Появление в этом контексте ВДНХ приводит к острому художественному эффекту. По программе ВДНХ — святилище победившего материализма. Творцам ансамбля требовалось показать материю как что-то, во-первых, массам понятное (материя в марксистском понимании слишком философична), а во-вторых, массам приятное. Самым понятным и приятным для масс предъявлением преимуществ материалистического взгляда на жизнь являлась еда. Отсюда павильоны становились храмами еды — мяса, молока, хлеба и т. д.
Соединенные с грозовой поэтикой, эти храмы хотя и создают настроение тревожной романтической приподнятости от ожидания встречи с едой, но одновременно фиксируют и роковое предчувствие, что поесть не удастся. Что, собственно, является точным комментарием к существованию ВДНХ в системе советской культуры, где все едовые богатства выставки являлись именно что "большой" или даже "б.иллюзией" во всем богатстве эпитетов на букву "б", которое предоставляет русский язык голодному человеку, которому еду показали, но поесть не дали.
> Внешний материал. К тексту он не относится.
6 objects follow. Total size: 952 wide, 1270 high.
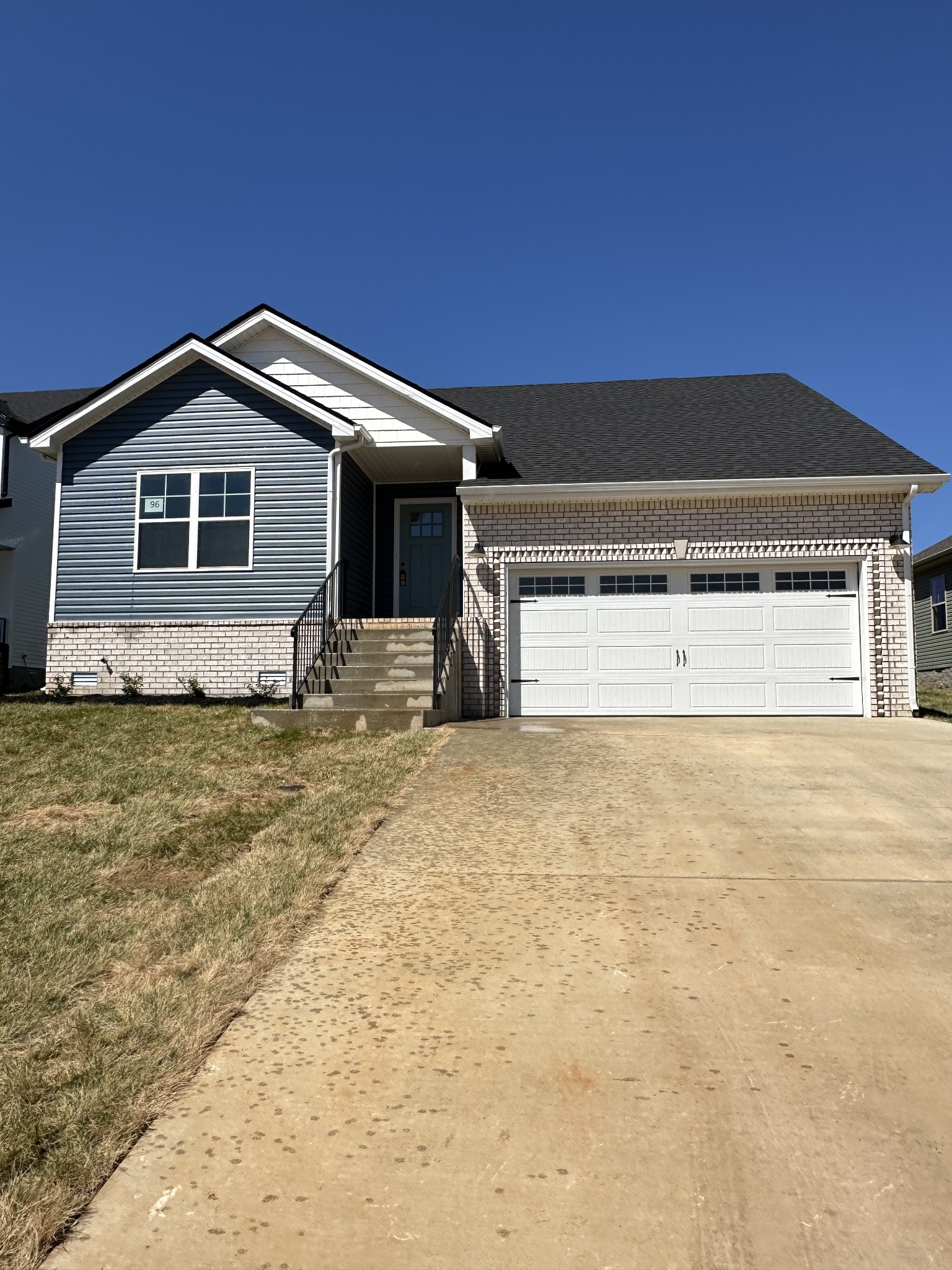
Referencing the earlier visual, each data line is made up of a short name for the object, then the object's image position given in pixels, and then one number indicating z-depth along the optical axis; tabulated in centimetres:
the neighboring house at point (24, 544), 2019
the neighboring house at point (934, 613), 2542
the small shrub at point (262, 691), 1342
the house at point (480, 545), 1300
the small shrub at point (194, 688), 1349
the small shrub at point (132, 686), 1369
Исходя из этого, фотографии Томбака — с их монтажом разных стилистических пластов (сталинский классицизм плюс пейзажный романтизм), с их иронией и реалистической прорисовкой деталей — являются ранним произведением соц-арта.
В экспортном прочтении миф получает несколько иное прочтение. Понятно, что это таинственный сон об СССР, где в кромешной тьме лучи света выхватывают странные предметы культа великих мечтальщиков. Но этого мало. Фантастический свет создает отчетливое ощущение, что ВДНХ утонула: перед нами подводная съемка древнего святилища наподобие малоазийских. В таких съемках свет всегда локален, а "небо" темное, потому что там — толща воды.
Подводная тема подчеркивается и тем, что основным предметом съемки в серии является фонтан "Дружба народов". Республики б.СССР (в фонтане их символизируют девушки) даются сквозь струи воды и растворяются в переливающихся черно-белых брызгах, теряя определенность контура, но сохраняя пластические достоинства мокрой женственности — бедро, грудь, живот. Для западного контекста подводная стихия, равно как и мокрая женственность,— классические атрибуты подсознательного.
Тогда ВДНХ оказывается "подсознательным" западной цивилизации. Что забавно в двух смыслах. С одной стороны, это парадоксальный искусствоведческий комментарий к ансамблю, ибо все эти быки, процветающие колосья, республики-наяды становятся стандартным набором фрейдистских видений. С другой — обозначение ВДНХ как подсознательного Запада является политико-культурологическим комментарием, ибо апеллирует к популярности коммунистической (левой) идеи среди западных интеллектуалов. В таком варианте серия Томбака оказывается произведением позднего сюрреализма со стандартным для сюра синтезом марксизма и фрейдизма.
Объединение же этих двух мифов в один приводит к новому прочтению соотношения грехов чревоугодия и сладострастия. Нам предъявлена практическая тождественность нашего желания поесть и их желания сексуального контакта. Это исчерпывающий ответ на вопрос о том, почему в СССР не было секса. Очень хотелось кушать.